Vague de condamnations et accusations voilées
Les acteurs politiques ont condamné unanimement les événements du 16 juin dernier. Toutefois, deux positions méritent que l’on s’y attarde, à savoir celles du bord de Jean Ping et du pouvoir, les deux camps se rejetant mutuellement la responsabilité. Au lendemain des attaques, samedi 17 juin 2017, Jean Gaspard Ntoutoume Ayi, Porte-parole de la coalition pour la Nouvelle république autours de Jean Ping a tenu à lever toute équivoque relative à une quelconque responsabilité voire complicité de son leader. Pour lui, il s’agit ni plus ni moins d’une mise en scène de navet, visant à noyer l’arrivée en terre gabonaise d’une délégation de la CPI.
« Comment ne pas s’interroger sur l’intérêt pour certains de voir sombrer le pays dans la confusion et le chaos, afin de justifier de l’installation d’une situation d’exception ? Le président Jean Ping attire l’attention de l’opinion et de la communauté internationale sur la nécessité de ne pas se servir opportunément de ces évènements, auxquels ni lui, ni la coalition ne sont mêlés d’aucune manière pour créer au Gabon une situation d’exception à travers laquelle tous les excès et toutes les violations trouveront leur justification », a déclaré Jean Gaspard Ntoutoume Ayi.
Sans prendre de gants, Alain-Claude Bilié By Nzé, Ministre de la Communication et par ailleurs Porte-parole du Gouvernement pointe un doigt accusateur vers Jean Ping.
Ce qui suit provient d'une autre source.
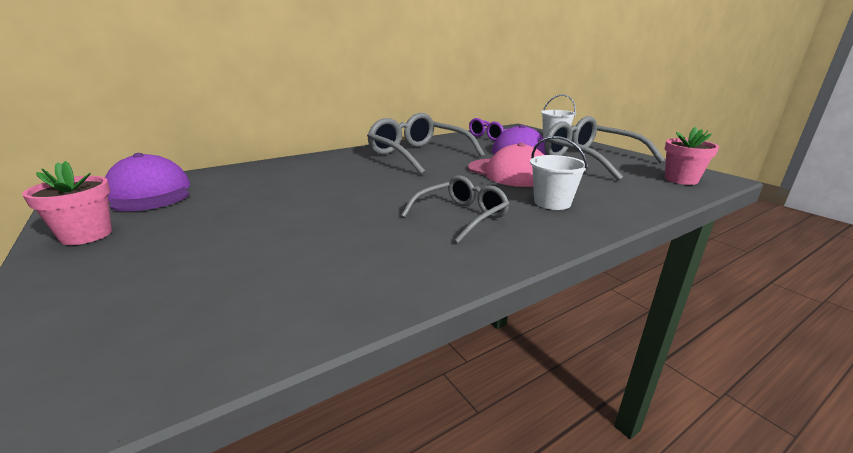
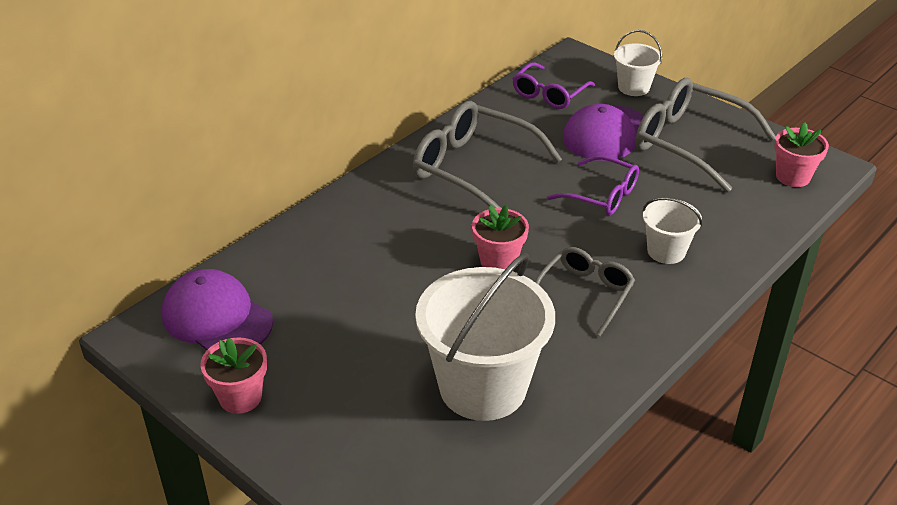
camera: 15 degrees left, 15 degrees up
pink cap [468,143,544,187] -> purple glasses [548,155,639,216]
none -> white bucket [415,253,555,421]
none -> pink flower pot [472,205,529,269]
Lors de sa conférence de presse tenue le 19 juin dernier, Alain-Claude Bilié By Nzé a déclaré « Roland Désiré Aba’a Minko dont le soutien à Jean Ping est notoirement connu, a agi pour le compte de ce dernier qui devait être bénéficiaire d’un aboutissement de son action de violence ». Précisant sa pensée l’orateur du jour a lancé sans ambages : « Monsieur Aba’a Minko a agi après avoir écouté tous les discours de violence prononcés avant, pendant et après le scrutin présidentiel ».
Dans tous les cas, le coup de Roland Désiré Aba’a Minko est aussi visible que le nez au milieu du visage. Reste aux autorités compétentes à mener les investigations nécessaires et situer les différentes responsabilités dans ce qu’il est convenu d’appeler « coup d’état manqué ».